▸ Work to complete: Give back all of the records exactly.

_ _ _

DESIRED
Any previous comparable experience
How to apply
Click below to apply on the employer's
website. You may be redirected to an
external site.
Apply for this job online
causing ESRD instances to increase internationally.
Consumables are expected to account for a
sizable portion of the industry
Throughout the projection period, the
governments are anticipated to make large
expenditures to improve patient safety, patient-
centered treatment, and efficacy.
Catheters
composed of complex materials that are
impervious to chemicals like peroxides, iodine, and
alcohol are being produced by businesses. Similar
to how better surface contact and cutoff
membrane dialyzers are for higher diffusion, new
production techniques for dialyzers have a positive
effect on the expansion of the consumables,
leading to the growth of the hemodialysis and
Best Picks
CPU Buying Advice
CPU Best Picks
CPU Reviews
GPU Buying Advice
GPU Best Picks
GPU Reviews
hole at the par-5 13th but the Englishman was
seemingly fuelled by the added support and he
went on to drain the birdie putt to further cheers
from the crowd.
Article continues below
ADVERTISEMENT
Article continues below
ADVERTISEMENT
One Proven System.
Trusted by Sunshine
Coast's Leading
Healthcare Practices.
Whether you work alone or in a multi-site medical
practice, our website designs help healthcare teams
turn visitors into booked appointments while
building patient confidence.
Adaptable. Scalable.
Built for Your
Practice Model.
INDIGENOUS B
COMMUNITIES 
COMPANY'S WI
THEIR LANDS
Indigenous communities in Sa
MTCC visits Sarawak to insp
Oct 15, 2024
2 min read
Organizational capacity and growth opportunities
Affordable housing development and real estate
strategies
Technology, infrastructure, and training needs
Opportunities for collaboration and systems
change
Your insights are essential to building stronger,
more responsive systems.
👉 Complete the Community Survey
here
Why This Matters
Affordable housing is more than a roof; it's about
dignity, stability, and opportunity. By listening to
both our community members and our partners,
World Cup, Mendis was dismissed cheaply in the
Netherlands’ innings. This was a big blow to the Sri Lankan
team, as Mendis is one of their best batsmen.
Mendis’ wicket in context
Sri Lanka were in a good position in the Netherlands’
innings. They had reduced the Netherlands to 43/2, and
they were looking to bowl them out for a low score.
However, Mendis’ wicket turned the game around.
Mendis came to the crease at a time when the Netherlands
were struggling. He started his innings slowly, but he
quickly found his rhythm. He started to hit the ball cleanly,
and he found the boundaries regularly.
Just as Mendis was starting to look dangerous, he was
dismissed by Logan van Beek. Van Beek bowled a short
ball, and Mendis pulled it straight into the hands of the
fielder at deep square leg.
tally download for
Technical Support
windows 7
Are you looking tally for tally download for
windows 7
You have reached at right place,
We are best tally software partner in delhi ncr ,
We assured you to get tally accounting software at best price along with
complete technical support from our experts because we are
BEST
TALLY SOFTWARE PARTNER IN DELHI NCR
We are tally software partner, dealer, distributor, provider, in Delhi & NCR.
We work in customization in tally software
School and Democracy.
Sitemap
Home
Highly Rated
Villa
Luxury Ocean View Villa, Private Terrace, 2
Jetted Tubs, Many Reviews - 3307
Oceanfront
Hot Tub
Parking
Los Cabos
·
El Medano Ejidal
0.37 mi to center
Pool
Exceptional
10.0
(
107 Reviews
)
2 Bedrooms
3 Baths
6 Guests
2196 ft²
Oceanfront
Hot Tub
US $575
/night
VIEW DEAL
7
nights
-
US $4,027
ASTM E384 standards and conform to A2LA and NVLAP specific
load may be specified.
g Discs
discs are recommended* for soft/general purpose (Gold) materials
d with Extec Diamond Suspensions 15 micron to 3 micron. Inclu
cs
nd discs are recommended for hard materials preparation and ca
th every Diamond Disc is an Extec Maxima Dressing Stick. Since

_ _ _

▸ Exercise answer:
DESIRED
Any previous comparable experience
How to apply
Click below to apply on the employer's
website. You may be redirected to an
external site.
Apply for this job online
causing ESRD instances to increase internationally.
Consumables are expected to account for a
sizable portion of the industry
Throughout the projection period, the
governments are anticipated to make large
expenditures to improve patient safety, patient-
centered treatment, and efficacy.
Catheters
composed of complex materials that are
impervious to chemicals like peroxides, iodine, and
alcohol are being produced by businesses. Similar
to how better surface contact and cutoff
membrane dialyzers are for higher diffusion, new
production techniques for dialyzers have a positive
effect on the expansion of the consumables,
leading to the growth of the hemodialysis and
Best Picks
CPU Buying Advice
CPU Best Picks
CPU Reviews
GPU Buying Advice
GPU Best Picks
GPU Reviews
hole at the par-5 13th but the Englishman was
seemingly fuelled by the added support and he
went on to drain the birdie putt to further cheers
from the crowd.
Article continues below
ADVERTISEMENT
Article continues below
ADVERTISEMENT
One Proven System.
Trusted by Sunshine
Coast's Leading
Healthcare Practices.
Whether you work alone or in a multi-site medical
practice, our website designs help healthcare teams
turn visitors into booked appointments while
building patient confidence.
Adaptable. Scalable.
Built for Your
Practice Model.
INDIGENOUS B
COMMUNITIES 
COMPANY'S WI
THEIR LANDS
Indigenous communities in Sa
MTCC visits Sarawak to insp
Oct 15, 2024
2 min read
Organizational capacity and growth opportunities
Affordable housing development and real estate
strategies
Technology, infrastructure, and training needs
Opportunities for collaboration and systems
change
Your insights are essential to building stronger,
more responsive systems.
👉 Complete the Community Survey
here
Why This Matters
Affordable housing is more than a roof; it's about
dignity, stability, and opportunity. By listening to
both our community members and our partners,
World Cup, Mendis was dismissed cheaply in the
Netherlands’ innings. This was a big blow to the Sri Lankan
team, as Mendis is one of their best batsmen.
Mendis’ wicket in context
Sri Lanka were in a good position in the Netherlands’
innings. They had reduced the Netherlands to 43/2, and
they were looking to bowl them out for a low score.
However, Mendis’ wicket turned the game around.
Mendis came to the crease at a time when the Netherlands
were struggling. He started his innings slowly, but he
quickly found his rhythm. He started to hit the ball cleanly,
and he found the boundaries regularly.
Just as Mendis was starting to look dangerous, he was
dismissed by Logan van Beek. Van Beek bowled a short
ball, and Mendis pulled it straight into the hands of the
fielder at deep square leg.
tally download for
Technical Support
windows 7
Are you looking tally for tally download for
windows 7
You have reached at right place,
We are best tally software partner in delhi ncr ,
We assured you to get tally accounting software at best price along with
complete technical support from our experts because we are
BEST
TALLY SOFTWARE PARTNER IN DELHI NCR
We are tally software partner, dealer, distributor, provider, in Delhi & NCR.
We work in customization in tally software
School and Democracy.
Sitemap
Home
Highly Rated
Villa
Luxury Ocean View Villa, Private Terrace, 2
Jetted Tubs, Many Reviews - 3307
Oceanfront
Hot Tub
Parking
Los Cabos
·
El Medano Ejidal
0.37 mi to center
Pool
Exceptional
10.0
(
107 Reviews
)
2 Bedrooms
3 Baths
6 Guests
2196 ft²
Oceanfront
Hot Tub
US $575
/night
VIEW DEAL
7
nights
-
US $4,027
ASTM E384 standards and conform to A2LA and NVLAP specific
load may be specified.
g Discs
discs are recommended* for soft/general purpose (Gold) materials
d with Extec Diamond Suspensions 15 micron to 3 micron. Inclu
cs
nd discs are recommended for hard materials preparation and ca
th every Diamond Disc is an Extec Maxima Dressing Stick. Since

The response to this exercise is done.